Russia shows the financial transparency long game is being lost

A critical response from across the world to the Russian invasion of Ukraine has been the packages of economic sanctions targeting Russian individuals and the country’s economy. When taken together, they could prompt a transparency revolution with long–lasting implications for the world’s criminal and corrupt.

It is shameful that gross suffering as headline news is what prompts such a revolution. The international community’s response to Russia is shining a light on the power of transparency and financial measures in a crisis.

These sanctions regimes include legislation aimed at stopping the Russian state and major Russian companies from raising finance or borrowing money on capital markets. Asset freezes on individuals and business is another piece of the sanctions puzzle. So, too, is the naming and shaming of individuals to target oligarchs and other kleptocrats across the world.

For example, United Kingdom (UK) ministers, unlike those from the European Union, have been reluctant to name individuals for sanctions. This has prompted some UK lawmakers across parties to use parliamentary privilege to name certain Russian oligarchs that they think should be included on a UK sanctions list.

Similarly, after six years of delay the UK’s Economic Crime Bill was just introduced. It features a new register of overseas entities where foreign owners of UK property—even those bought up to 20 years ago—will be required to reveal their real identities.

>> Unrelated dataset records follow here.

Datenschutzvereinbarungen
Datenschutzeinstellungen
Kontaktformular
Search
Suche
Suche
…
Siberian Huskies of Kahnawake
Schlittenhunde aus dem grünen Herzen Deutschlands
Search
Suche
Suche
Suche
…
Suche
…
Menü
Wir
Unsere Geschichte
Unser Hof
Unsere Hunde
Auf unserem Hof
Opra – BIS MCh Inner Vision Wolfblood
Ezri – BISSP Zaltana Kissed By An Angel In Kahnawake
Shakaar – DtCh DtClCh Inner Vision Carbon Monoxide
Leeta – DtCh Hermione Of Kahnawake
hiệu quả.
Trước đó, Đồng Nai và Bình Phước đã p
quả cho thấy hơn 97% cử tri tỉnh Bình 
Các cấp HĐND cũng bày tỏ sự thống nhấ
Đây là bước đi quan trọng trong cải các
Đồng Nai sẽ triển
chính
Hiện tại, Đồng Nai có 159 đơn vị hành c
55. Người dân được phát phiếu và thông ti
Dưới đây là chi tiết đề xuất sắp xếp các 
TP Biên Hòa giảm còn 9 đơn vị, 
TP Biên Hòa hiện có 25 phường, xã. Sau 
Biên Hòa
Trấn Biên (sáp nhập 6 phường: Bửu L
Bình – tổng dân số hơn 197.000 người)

Other provisions make unexplained wealth orders easier to use and less financially risky for law enforcement authorities to carry out.

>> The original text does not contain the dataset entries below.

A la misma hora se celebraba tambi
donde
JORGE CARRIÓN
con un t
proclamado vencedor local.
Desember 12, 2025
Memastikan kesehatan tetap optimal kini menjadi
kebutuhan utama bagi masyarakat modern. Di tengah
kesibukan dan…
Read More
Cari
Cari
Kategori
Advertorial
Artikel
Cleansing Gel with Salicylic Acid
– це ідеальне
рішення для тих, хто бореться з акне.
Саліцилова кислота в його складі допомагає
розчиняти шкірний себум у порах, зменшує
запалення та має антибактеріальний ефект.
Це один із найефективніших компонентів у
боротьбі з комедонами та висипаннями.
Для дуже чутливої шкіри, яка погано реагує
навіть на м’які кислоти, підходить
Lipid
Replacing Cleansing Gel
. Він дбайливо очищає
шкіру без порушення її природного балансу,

While these are significant steps forward for transparency—it may still not be enough in practice.

French authorities recently announced the seizure of a Russian oil czar and close friend and advisor of Russian President Vladimir Putin, Igor Sechin’s yacht worth over $100 million.

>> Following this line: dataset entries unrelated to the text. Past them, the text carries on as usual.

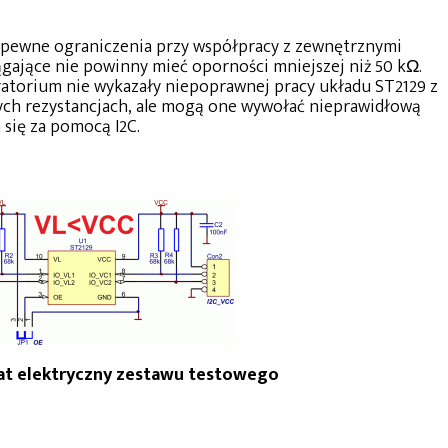
pewne ograniczenia przy współpracy z zewnętrznymi
gające nie powinny mieć oporności mniejszej niż 50 kΩ.
torium nie wykazały niepoprawnej pracy układu ST2129 z
ych rezystancjach, ale mogą one wywołać nieprawidłową
się za pomocą I2C.
mat elektryczny zestawu testowego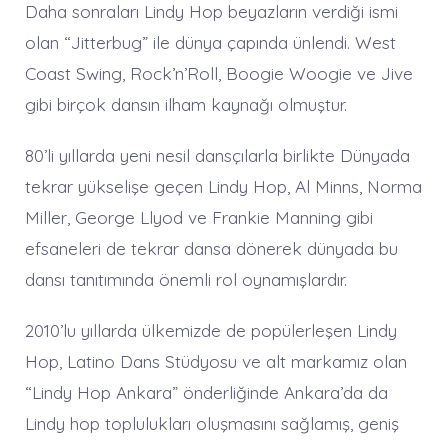
Daha sonraları Lindy Hop beyazların verdiği ismi
olan “Jitterbug” ile dünya çapında ünlendi. West
Coast Swing, Rock’n’Roll, Boogie Woogie ve Jive
gibi birçok dansın ilham kaynağı olmuştur.
80’li yıllarda yeni nesil dansçılarla birlikte Dünyada
tekrar yükselişe geçen Lindy Hop, Al Minns, Norma
Miller, George Llyod ve Frankie Manning gibi
efsaneleri de tekrar dansa dönerek dünyada bu
dansı tanıtımında önemli rol oynamışlardır.
2010’lu yıllarda ülkemizde de popülerleşen Lindy
Hop, Latino Dans Stüdyosu ve alt markamız olan
“Lindy Hop Ankara” önderliğinde Ankara’da da
Lindy hop toplulukları oluşmasını sağlamış, geniş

The United States President Joe Biden has tasked the Department of Justice with assembling a task force to go after the crimes of Russian oligarchs and to join with its European allies to “find and seize your yachts your luxury apartments your private jets. We are coming for your ill-begotten gains.”

A German ministry recently clarified that a super yacht owned by a sanctioned Russian billionaire Alisher Usmanov had not been seized, despite reports to the contrary, and that it remains in a Hamburg shipyard where work on the yacht has been halted. According to Forbes, the yacht is registered in the Cayman Islands and owned by a company formed in Malta making it difficult to tie it directly to Usmanov for the purpose of sanctions. This is a  common story of secret ownership of assets and companies to evade sanctions and other forms of accountability.

The Russian government and its elite supporters are in the crosshairs of these sanctions and seizures, while new legislation gives politicians and civil society new tools to go after the politically connected. Sanctions are setting a strong precedent, as are asset seizures and financial institutions and business’ blocked access to the Swift international payment system.

Unfortunately, legislation tends to tackle the next crisis rather than the one we are in now. And, while the international community’s recent actions appear to be swift and intended as harsh, its scramble and challenges show it is losing the long game. Let’s hope this is a lesson for governments and lawmakers, because it certainly is for those seeking to maintain wealth and power.